A: ‘With solo travelling the hard part is not the gnarly, physical challenges; it’s dealing with what is often a very repetitive routine. Every day I would write in my diary how I was feeling out of 10 and from I worked out that my personality average was about a seven. Anything over that was a very good day, but as soon as it started to drop below six I knew I had to rectify the situation. Having that visual sightline allowed me to think, right something is wrong and I need to take action. That could be something very simple like having a chocolate bar or a restful night in a tent. Mental games can help pull you through.’

Q: For half the year, you live and work in Patagonia – what first drew you to that part of the world?

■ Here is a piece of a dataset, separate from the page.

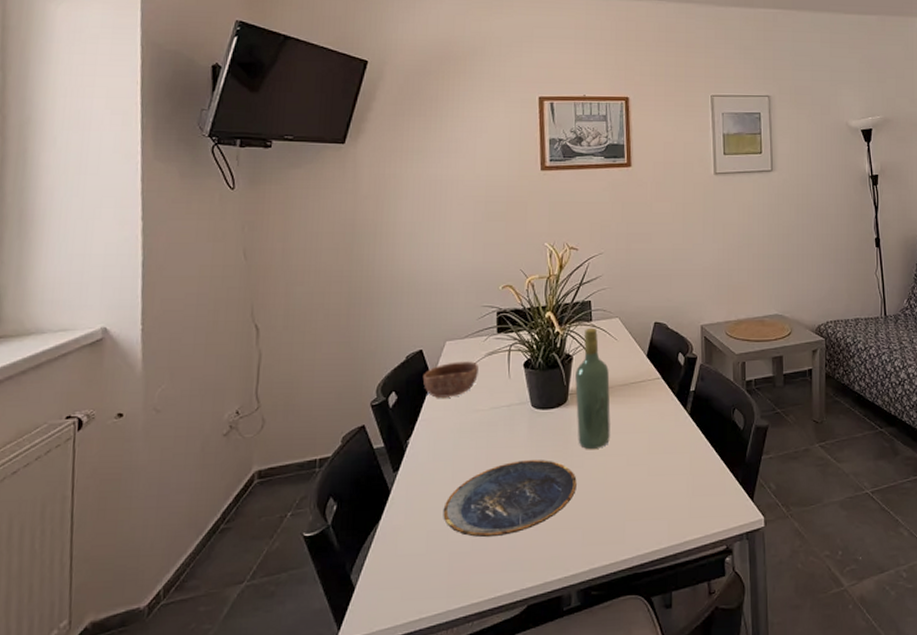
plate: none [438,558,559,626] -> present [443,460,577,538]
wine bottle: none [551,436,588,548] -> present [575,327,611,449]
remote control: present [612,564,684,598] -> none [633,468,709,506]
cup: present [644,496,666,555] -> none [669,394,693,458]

A: ‘Having completed a big expedition in and around Scotland, Patagonia seemed a step up in the sense that it’s just that little bit harder, the mountains are bigger and the wilderness is much more wild and much less forgiving. There is no infrastructure once you get out of the national parks – there are some amazing walking trails but as soon as you're off those you can quickly end up very far from the nearest road or potential help.’

Q: The modern world facilitates increasingly sedentary behaviour – how important do you think it is for people to experience the great outdoors?
A: ‘It's absolutely crucial, especially for children. If a kid is playing in a stream or river and they’re playing with rocks, that kid is going to learn basic engineering related to how structures can obstruct the flow of water and those type of lessons may seem small but they can really help with a child's development. If you don't enjoy something and you don't know about it you're not going to feel compelled to protect it, so education from a young age is paramount.’